Who knows who’s in there?” says archivist Michael Kelly. “It might be somebody who sent a manuscript to them 15 years ago who’s now famous. We don’t know. That’s kind of the fun of archives.”

Jan Freeman started Paris Press in 1995 with the express purpose of reviving Muriel Rukeyser’s 1949 book The Life of Poetry, a meditation on the interconnected nature of poetry and other disciplines, which had been out of print for years. The press went on to publish 15 other titles.

Most notably for Amherst, in 1998 Paris Press published Open Me Carefully, a selection of Dickinson’s letters to her neighbor and sister-in-law, Susan Huntington Dickinson, with commentary from editors Ellen Louise Hart and Martha Nell Smith.

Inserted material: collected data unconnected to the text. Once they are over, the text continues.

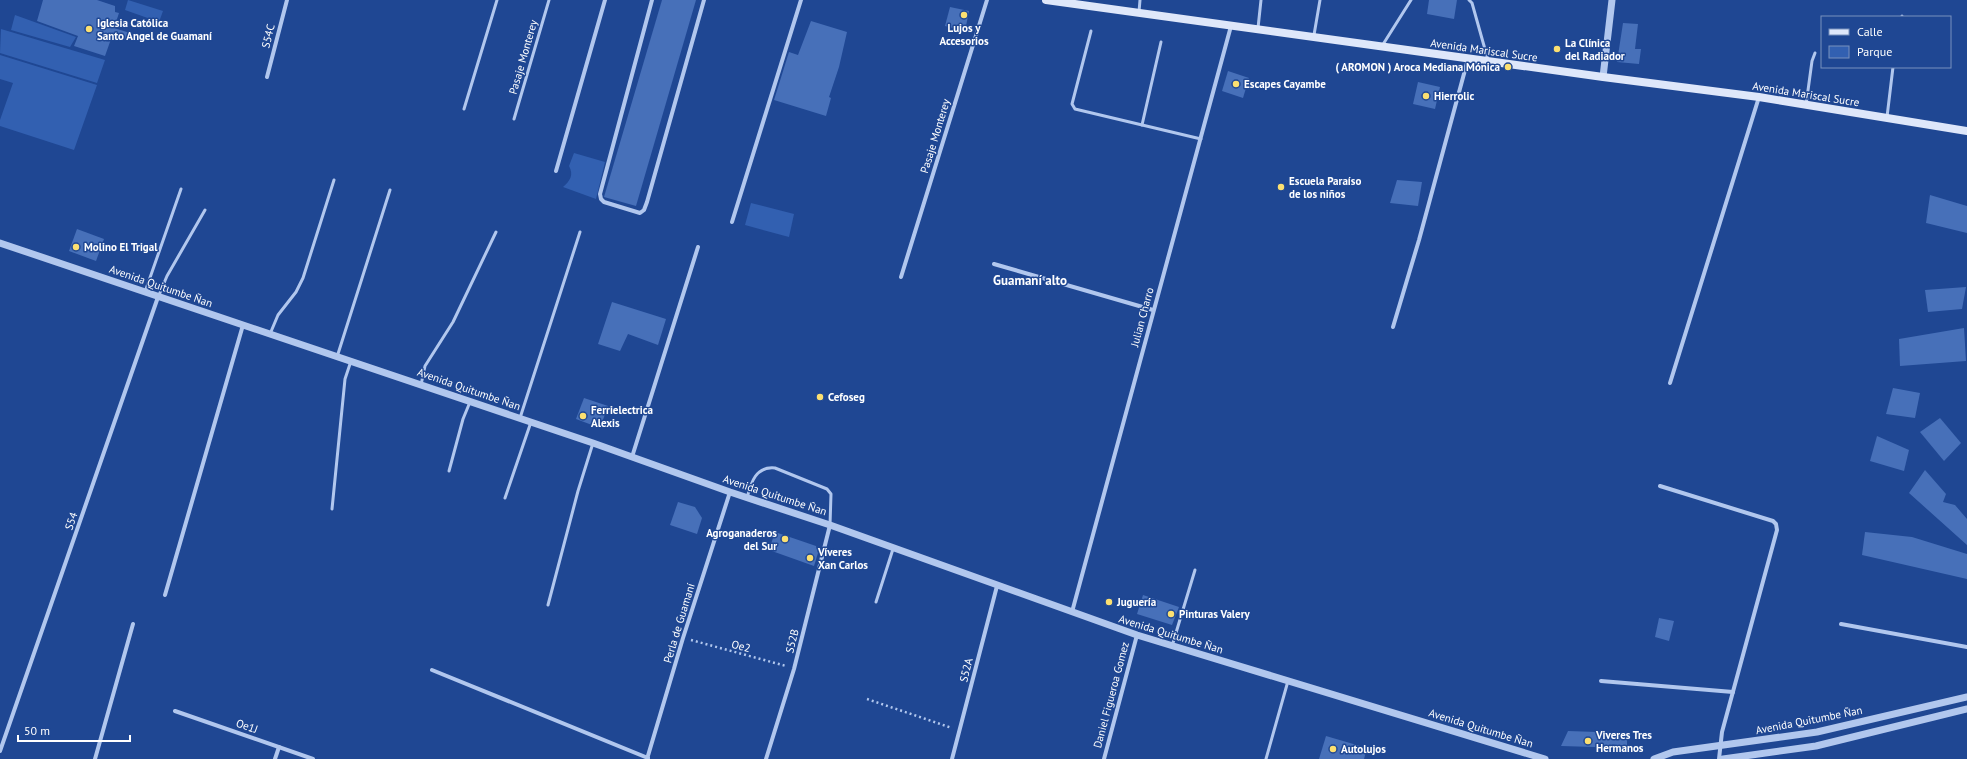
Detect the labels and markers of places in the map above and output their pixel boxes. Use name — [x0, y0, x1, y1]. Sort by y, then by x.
marker: Lujos y Accesorios — [959, 10, 969, 20]
place label: Iglesia Católica Santo Angel de Guamaní — [97, 16, 212, 43]
place label: Lujos y Accesorios — [939, 21, 989, 48]
marker: Iglesia Católica Santo Angel de Guamaní — [84, 24, 94, 34]
place label: La Clínica del Radiador — [1565, 36, 1625, 63]
marker: La Clínica del Radiador — [1552, 44, 1562, 54]
place label: ( AROMON ) Aroca Mediana Mónica — [1335, 60, 1500, 74]
marker: ( AROMON ) Aroca Mediana Mónica — [1503, 62, 1513, 72]
place label: Escapes Cayambe — [1244, 77, 1326, 91]
marker: Escapes Cayambe — [1231, 79, 1241, 89]
place label: Hierrolic — [1434, 89, 1475, 103]
marker: Hierrolic — [1421, 91, 1431, 101]
place label: Escuela Paraíso de los niños — [1289, 174, 1361, 201]
marker: Escuela Paraíso de los niños — [1276, 182, 1286, 192]
place label: Molino El Trigal — [84, 240, 158, 254]
marker: Molino El Trigal — [71, 242, 81, 252]
place label: Cefoseg — [828, 390, 865, 404]
marker: Cefoseg — [815, 392, 825, 402]
place label: Ferrielectrica Alexis — [591, 403, 653, 430]
marker: Ferrielectrica Alexis — [578, 411, 588, 421]
place label: Agroganaderos del Sur — [706, 526, 777, 553]
marker: Agroganaderos del Sur — [780, 534, 790, 544]
place label: Víveres Xan Carlos — [817, 545, 868, 572]
marker: Víveres Xan Carlos — [805, 553, 815, 563]
place label: Juguería — [1116, 595, 1156, 609]
marker: Juguería — [1104, 597, 1114, 607]
place label: Pinturas Valery — [1179, 607, 1251, 621]
marker: Pinturas Valery — [1166, 609, 1176, 619]
place label: Viveres Tres Hermanos — [1595, 728, 1652, 755]
marker: Viveres Tres Hermanos — [1583, 736, 1593, 746]
place label: Autolujos — [1341, 742, 1386, 756]
marker: Autolujos — [1328, 744, 1338, 754]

The newly acquired collection features material documenting the meticulous production of Open Me Carefully. “It is a very complete record about how that book specifically came from being an idea in an author’s mind to a book that is now on the shelves of libraries around the world,” Kelly says.

Other treasures include cover-art ideas and design mockups, original manuscripts, galleys, edited proofs, typesetters’ notes, indexers’ correspondence, and recordings of readings. There are also letters and emails from authors, reviewers and book review editors.

Some of the manuscripts were sent unsolicited to Paris Press and remain unpublished. “Who knows who’s in there?” Kelly says. “It might be somebody who sent a manuscript to them 15 years ago who’s now famous. We don’t know. That’s kind of the fun of archives.”